Requirement a. Transcribe the camera calibration listing below line for line, leaving out the pictures.
═══ Passage for review ═══
During the trip I went 'over due' for 20 days. Although not listed 'missing', I was out of touch with the outside World of loved ones and friends who had no idea of where I was.
This is what happened . . .
I set off a day later than everybody thought I had. Being at a small island in the Perlas group off Panama I no phone or internet connection. I was waiting for 'the weather'. Next to me was was my friend Mike, an ex Olympic snow board champion turned sailor, on his boat Easy. We had a fish dinner cooked on a drift wood fire on the beach. The next day I set off. Mike followed and was joined by the White Spot Pirate girls Nike and Maria on their boats Karl and Joana who, together with Mike were , heading for Columbia. By morning I was alone.

The next 18 days was a slow near windless trip to round the the north of the Galapagos islands arriving and crossing the equator in the early hours of Christmas morning. It was by now very rough and all I could do was heat up some noodles for my Christmas dinner.
This was the way it was going to be. The sea was like a washing machine, all angry and confused. Most of the time it was with 5 metre swells that broke at the top. As it was a down wind sail (Trade winds) the 'weather' was behind me. On White shadow I don't have power auto helm only a hydrovane wind steering system. normally it is a brilliant bit of kit but like all wind vanes doesn't like down wind sailing. The huge swell was pushing water past the boat faster than she was traveling, this meant that the rudder had nothing to bite into. The other major factor is that although the sea conditions looked and felt like we were in a storm there was effectually no wind. I'd never seen that before. Big sea no wind. I was making around 3 knots. I never saw 5 knots on the entire trip! During this time the boat motion was violent with constant rolling and side decks going underwater. At times we'd get a broadside hit. The sound of a ton of water hitting the side of the boast at force was an explosion inside the hull.
And so it was . . . for 6 weeks.
I'd torn the mainsail and bought that down. It had been boomed out to the side. Then the fore sail got damaged. While up on the foredeck I checked the forestay (front cable that supports the mast) and saw to my horror that the securing pin was half out. I was within half an inch of loosing the mast. After dropping all sail and Shaddie doing her usual thing of lying across the weather! I set to work trying to get the pin back in. There was so much load on the stay it was impossible to more than a half repair and only do a makeshift job of things. I judged it to dangerous for me to remain on the fore deck and returned to the safety of the cockpit.
So now under reduced sails my speed was now 2 -3 knots. I was lucky to be doing 50nm a day. To give you an idea, I should have been making 120nm per day. This brought about the next problem, growth on the hull. I'd heard about the Pacific and how quickly the sea here can foul a boat but never believed it. We started with a clean boat but now had 4'' of goose barnacles covering the entire boat. The Hydrovane would now not work at all. To make miles and get across this huge ocean I now had to helm (steer) the boat by hand at least 9 hours a day. At night I'd layahull and stop for the night. I'd try to cook or at least heat up a can of beans but sometimes sleep was all I could do. I remember thinking 'I still have a 1000 miles to do and Im doing under 3 knots' Staying positive became my number one goal. I had to keep myself fit for the job. It was the tiredness that was the deal breaker. I was so worried that I was now well overdue. I felt for my sister, loved ones and friends who by now thought of me as missing. My friend Dave who is my 'eyes on shore' called the British coastguard who have an International rescue service. They called the French Polynesia coast guard.
═══ Data extract ═══
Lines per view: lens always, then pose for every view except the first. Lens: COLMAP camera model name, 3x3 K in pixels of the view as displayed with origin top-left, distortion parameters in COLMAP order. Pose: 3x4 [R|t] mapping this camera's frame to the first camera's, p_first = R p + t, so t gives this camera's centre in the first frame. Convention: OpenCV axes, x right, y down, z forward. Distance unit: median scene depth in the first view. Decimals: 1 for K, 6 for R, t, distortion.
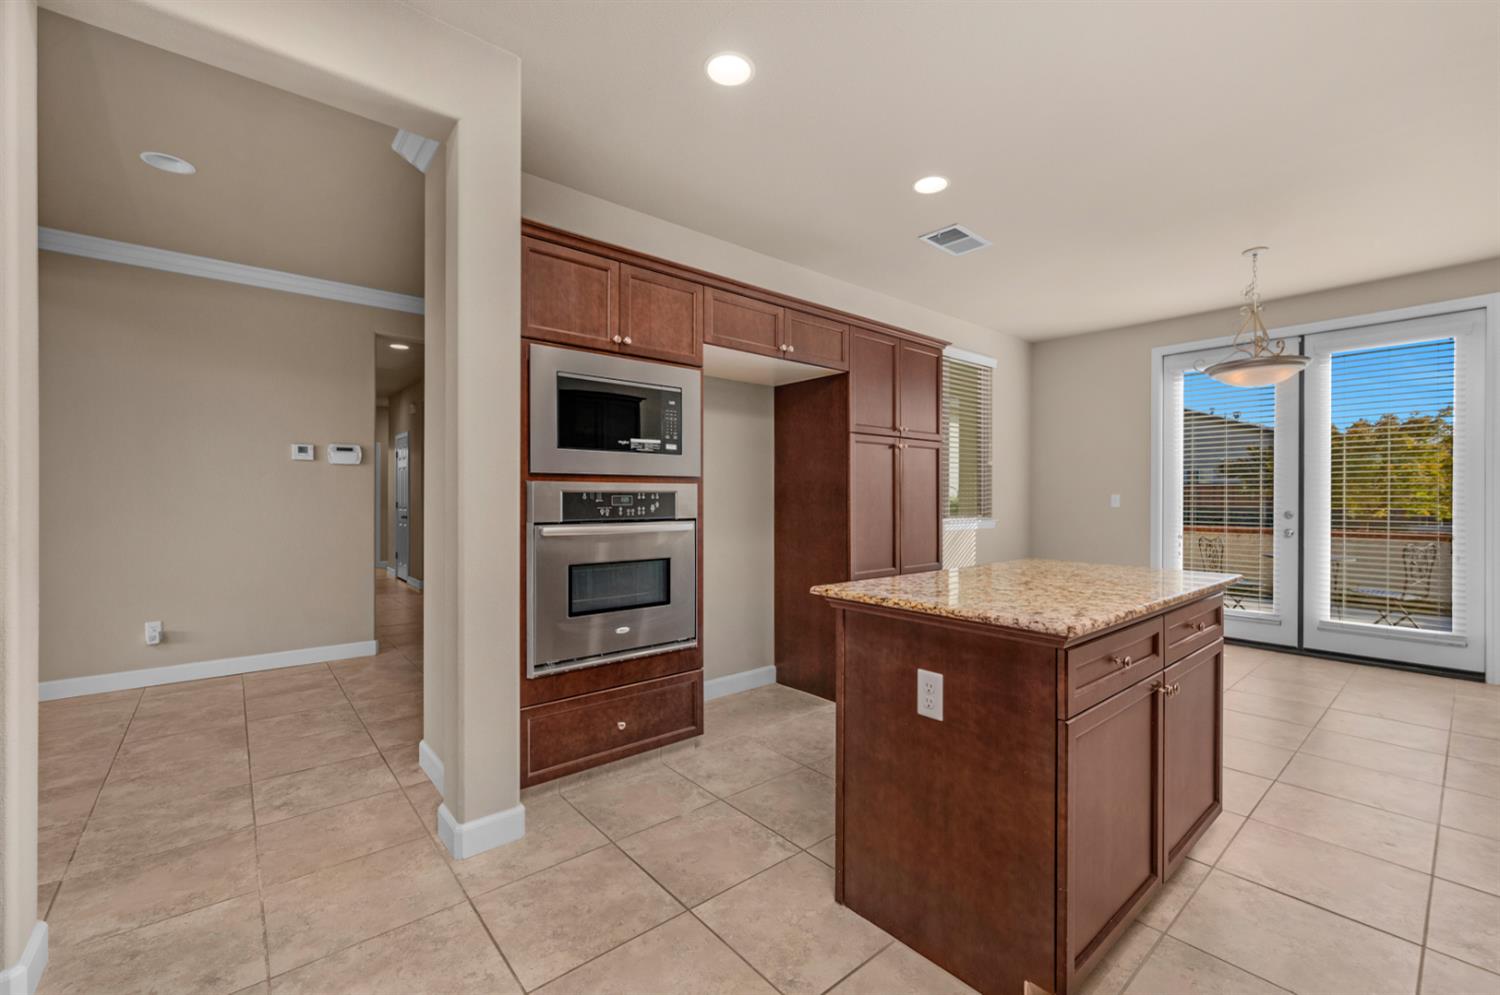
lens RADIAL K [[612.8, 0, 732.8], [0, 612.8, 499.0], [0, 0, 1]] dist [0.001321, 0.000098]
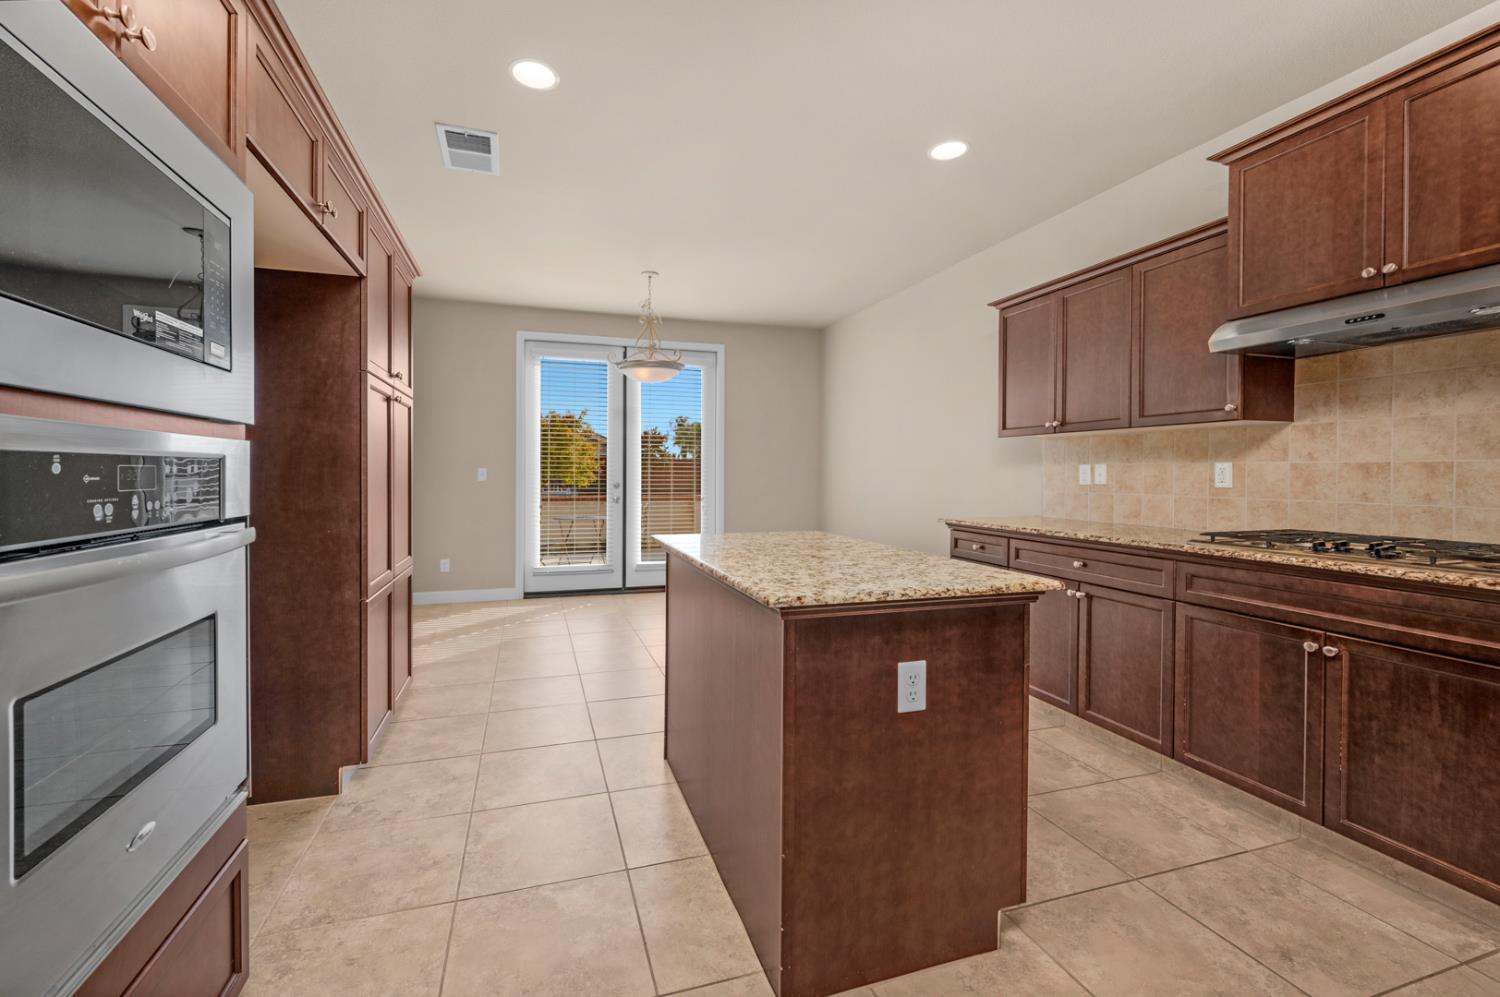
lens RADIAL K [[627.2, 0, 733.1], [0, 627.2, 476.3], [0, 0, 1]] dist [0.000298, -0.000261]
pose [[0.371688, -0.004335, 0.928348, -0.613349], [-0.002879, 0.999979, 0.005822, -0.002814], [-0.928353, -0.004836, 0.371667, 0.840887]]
═══
Requirement b. Go on with the account of the slow Pacific crossing above, picking up after its final sentence.

Output a.
Lines per view: lens always, then pose for every view except the first. Lens: COLMAP camera model name, 3x3 K in pixels of the view as displayed with origin top-left, distortion parameters in COLMAP order. Pose: 3x4 [R|t] mapping this camera's frame to the first camera's, p_first = R p + t, so t gives this camera's centre in the first frame. Convention: OpenCV axes, x right, y down, z forward. Distance unit: median scene depth in the first view. Decimals: 1 for K, 6 for R, t, distortion.
lens RADIAL K [[612.8, 0, 732.8], [0, 612.8, 499.0], [0, 0, 1]] dist [0.001321, 0.000098]
lens RADIAL K [[627.2, 0, 733.1], [0, 627.2, 476.3], [0, 0, 1]] dist [0.000298, -0.000261]
pose [[0.371688, -0.004335, 0.928348, -0.613349], [-0.002879, 0.999979, 0.005822, -0.002814], [-0.928353, -0.004836, 0.371667, 0.840887]]

Output b.
Another day of fighting to get at least 50 miles a day. By now Im at an all time low. With only 200 miles to go it was still going to be a ***** to the last. No quarter given in this battle. Then I head a voice. "Ello Ello White Shadow" A French voice coming out of my radio. I looked around, no other vessels, I run down and answer "This is White Shadow' "Zis iz der French air sea rescue". As he said the words I looked out heard and saw a Lear jet fly past my mast at 180 knots WHAMMM.
I told them I could make port without assistance and thanked them for coming out and that I would be fine. After another incredible sea level fly past the guys left me alone. In the silence that followed, I had what I will only describe as an emotional moment.
With the knowledge that everybody knew I was safe and that I was not alone, my spirits lifted.
5 days later I put the anchor down at the island of Hiva oa.
I had sailed alone 3937 nautical miles in 71 days. 55.5nm per day at an average of 2.3nm per hour.
Could have swam it faster . .
Dreams can come true.
On a foot note; Thanks to Milf (Dave) Mate you are truly my hero.
Thanks to all those who sent comments and took time to be concerned for me.
Sorry to my lil Sis and family who I put though a bad time.
Love you all.


----------



## MarkofSeaLife

Wow, fantastic read. Great photos.
Some people its the fastest trip they ever make. We did Galapagos to Marquesas in 20 days... the barnacles didnt have time to grow 

--- without skiting, scroll back and look at one of my posts... problems mean you only do 2 knots, as was his boat speed after the forestay issue, note it took him a day to get that pin in as much as it could. Then hand steering for 9 hours per day... just cant do more than that and 9 hours is a valiant effort. I thought 8 max.

It just shows you what you must be capable of if the need arises. Not easy, eh?

Congratulations to him! Fantastic effort. Great seamanship just hanging in there and doing what needed to be done.


----------



## MarkofSeaLife

MarkofSeaLife said:


> He is making perfect time.
> 
> I use my self-made formula for getting 'home' on passages:
> 
> Passage length @ 2 knots plus 1 day stuff around time after the initial incident.
> 
> Panama to Marquesas is long. About 4,200 nms.
> Most stop in at the Galapagos. If he didn't his incident must have happened downwind than that.
> 
> 3,200nms @ 2 knots = 66 days.
> 
> But also include the first 1,000 nms. They can be very difficult because on contrary current and lack of wind untill quite close to the Galapagos.
> 
> If they know he is on course and going 2kts he must be communicating some way (via satellite).
> His blips then show he is having a slow trip after some incident.
> 
> Out there, between Galapagos and Marquess is nothing. Like, left me repeat that: Nothing.
> 
> It's 3,000+ miles to Mexico, the closest coast.
> We never saw a ship for 2 weeks.
> 
> It's a great test for a person. There ain't no help, buckaroo. It ain't Kansas.
> 
> Good luck to this guy bringing his boat home alone and unassisted. It takes someone special.
> 
> Mark


What he actually did:


> 5 days later I put the anchor down at the island of Hiva oa.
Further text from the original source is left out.